Kenojuak (pronounced ken-OH-jew-ack), as she was universally known, is probably best remembered for The Enchanted Owl, a 1960 print showing an owl with wildly exaggerated feathers and a piercing stare. It became one of Canada’s most famous works of art, appearing on a Canadian stamp in 1970 commemorating the centennial of the Northwest Territories.
Like many Inuit, Kenojuak, who developed her art from the embroidery that she learned as a child, lived in one camp after another in eastern Canada’s far north well into the 1950s. She and her first husband, Johnniebo Ashevak, also an artist, eventually settled in Cape Dorset on Baffin Island so that their children could go to school.

There she became part of a group of artists receiving guidance from the Canadian government and the Hudson’s Bay Company, which hoped to develop arts and crafts in the village. The effort was led by James A. Houston, a Toronto artist and writer who had studied printmaking in Japan. The government had named him area administrator for West Baffin Island and charged him with fostering the production of art to provide an income to the Inuit after their fur trade had declined.

In 1959, prints from the region were sold at a Hudson’s Bay Company department store in Winnipeg, Manitoba, in what would become an annual presentation of works. Kenojuak contributed new work until 2012.

Her renown grew after the release in the 1960s of Kenojuak, a film produced by the National Film Board of Canada and nominated for an Academy Award for best short documentary. Commissions followed, and Kenojuak, who spoke only Inuktitut, was invited to travel widely for exhibitions of Inuit art in Germany, the Netherlands, South Korea, Seattle and Ottawa, among other places.

She also collaborated on a mural that was hung in the Canadian Pavilion at Expo ’70 in Osaka, Japan. In 1981 her art and life were the focus of a limited edition book, Graphic Arts of the Inuit: Kenojuak.

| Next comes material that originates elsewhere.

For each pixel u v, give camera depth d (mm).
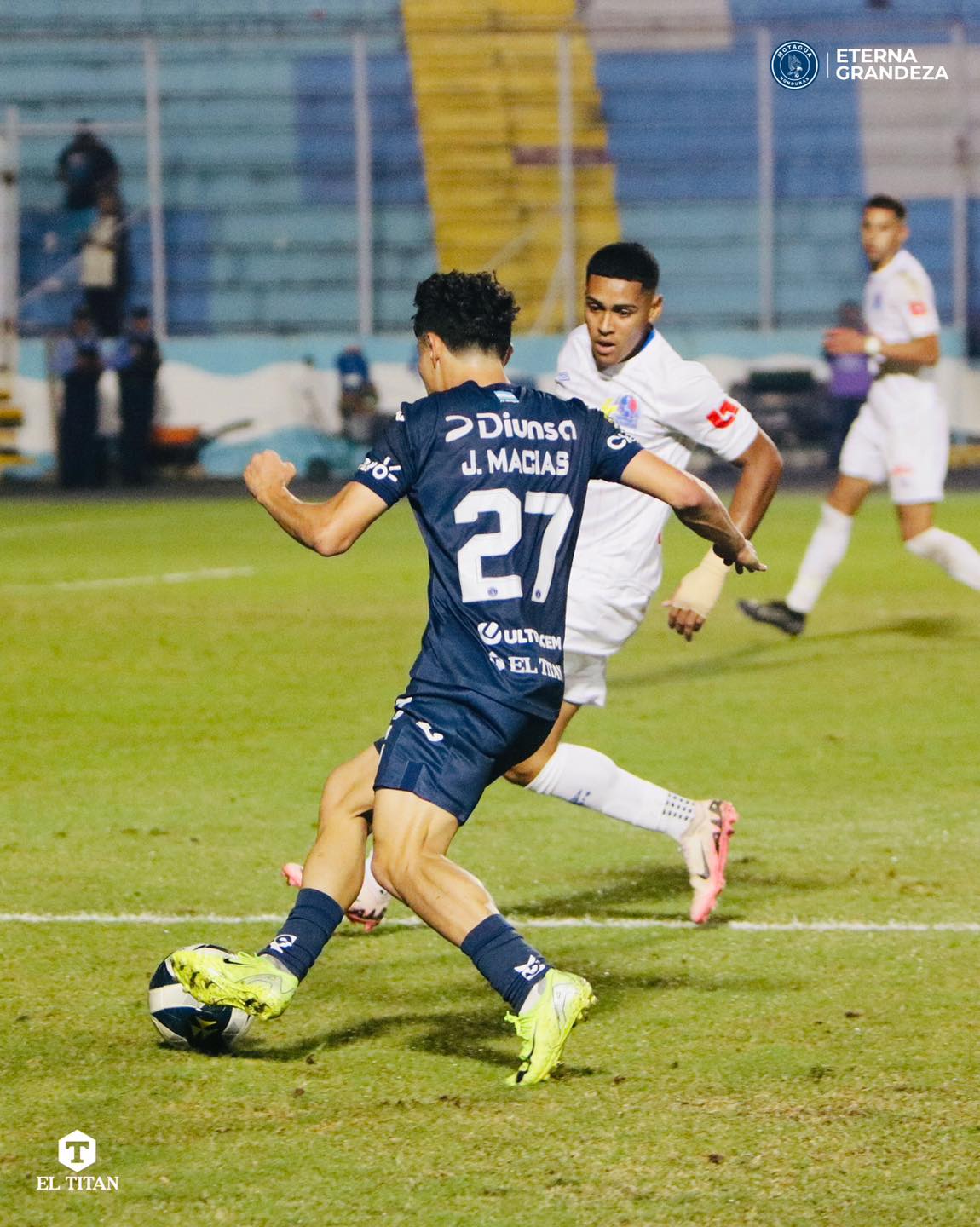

Kenojuak moved from stone printing into other techniques and eventually added sculpture and stained glass to her work, all in a bold graphic style that favored images of birds.

With Mr. Houston’s help, the Cape Dorset artists founded what is now known as the West Baffin Eskimo Co-operative to manage their print making and market their work.

Kenojuak “was very important to the group’s success,” said Christine Lalonde, the associate curator of indigenous art at the National Gallery of Canada. “She also had an enormous influence on the generations that followed her in Cape Dorset.”

Kenojuak — whether she had a surname at birth is not clear; she later took her first husband’s — was born on Oct. 3, 1927, in a camp about 90 miles east of Cape Dorset on Baffin Island. Her first husband died in 1972. Two subsequent marriages, to Itigajuaqujaku Pii and Joanasie Igiju, also ended with her husbands’ deaths.

A family member said Kenojuak is survived by six children, 37 grandchildren and 21 great-grandchildren.

William B. Ritchie, the studio manager for the cooperative, said that the broad popularity of Kenojuak’s work did not escape the notice of her Inuit peers.

“A lot of the other artists embellished their work to look like her’s,” he said.

During the last months of her life, he said, Kenojuak produced a series of four-by-six-foot drawings from her bed.